Mountain – City – Sea

With your feet in the saltwater of Tacoma’s Commencement Bay, the 14,411-foot summit of Mount Rainier is only 42 miles away. That 42 miles is packed with art museums, pristine parks, meticulously preserved history, stadium-sized entertainment, hiking, biking, paddling and swimming.



Wild Flowers Mt Rainier

Mount Rainier is a landscape masterpiece; nature’s magnum opus that paints itself twice a day, at dawn and dusk. It’s Pierce County’s 14,411-foot backdrop, and you don’t have to try for the summit to benefit from its grandeur. Leisurely day hikes take families through old-growth forest, and even from the road, you can enjoy sweeping views around every bend on the way up to Paradise. At Paradise and Longmire, the two full-service recreation areas, you’re more likely to find families on a picnic than adventurers scaling boulders. Whether you’re hoping for a summer walk through the wildflowers or a winter snowshoe trek up at Paradise (or anything in between), the Mountain is calling.

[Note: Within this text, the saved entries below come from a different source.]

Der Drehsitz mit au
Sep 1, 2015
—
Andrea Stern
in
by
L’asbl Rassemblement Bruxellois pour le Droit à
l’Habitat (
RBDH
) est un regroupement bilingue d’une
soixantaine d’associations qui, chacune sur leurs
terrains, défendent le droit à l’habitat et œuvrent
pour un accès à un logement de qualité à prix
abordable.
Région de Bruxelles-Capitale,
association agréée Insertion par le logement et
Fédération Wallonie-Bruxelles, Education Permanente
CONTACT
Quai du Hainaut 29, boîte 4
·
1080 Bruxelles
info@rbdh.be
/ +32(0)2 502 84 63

Learn more about Mount Rainier.



View from Tacoma Art Museum balcony

Tacoma is Washington state’s third-largest city, and a major metropolis packed to overflowing with live music, museum hopping, coffee tasting, craft-beer crawling, shopping, and glass-art rubbernecking. In short, it's a mid-sized city that punches above its weight with attractions and culture.

Still, just minutes beyond Tacoma’s borders lie the smaller communities that offer unique history, Americana, golf and nature experiences.

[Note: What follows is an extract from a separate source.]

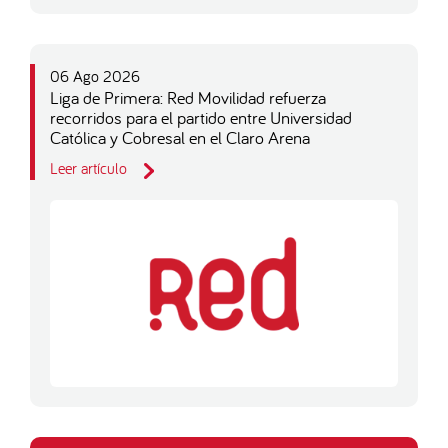
06 Ago 2026
Liga de Primera: Red Movilidad refuerza
recorridos para el partido entre Universidad
Católica y Cobresal en el Claro Arena
Leer artículo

The cities of Puyallup and Sumner give you a glimpse back in time with an unparalleled ambiance of Americana: Cozy shops along Main Street, bakeries with local specialties and sprawling parks in the middle of downtown. Fife is the entertainment hub of the area, with entertainment venues such as the Emerald Queen Hotel and Casino, and just up the street from the Tacoma Dome. Gig Harbor is a relaxed waterfront village abounding with recreational boating opportunities. The gardens and nature trails of DuPont, Lakewood and University Place pair well with the championship golf located there with Chambers Bay Golf Course and The Home Course. And iconic Mount Rainier towers over it all; a paradise for outdoor enthusiasts seeking an easy hike through the wildflowers, a picnic lunch spot or an adventurous afternoon or weekend of bouldering and climbing.

Learn more about Tacoma, and the cities that make Pierce County the True Northwest.



Paddleboarders at sunset

Shoreline has exerted a primal magnetic influence on humanity since we walked upright, and it remains so in Pierce County, drawing visitors and residents with equal force. Pierce County's 1,100 miles of saltwater shoreline (13 miles in the city of Tacoma) afford kayakers, paddlers and swimmers an extraordinary and unique vantage point to experience the region. Possible encounters with Commencement Bay's Orca and humpback whales, as well as harbor seals and birds of prey make every outing at sea an adventure, but one that's accessible to those of all skill levels.

The trails along the waterfront are purpose-built for those who just want to enjoy a scenic walk with waves of nature’s finest soundtrack. Tacoma’s Ruston Way Waterfront in particular showcases a two-mile pedestrian path interspersed with parks, docks, restaurants, shopping and museums.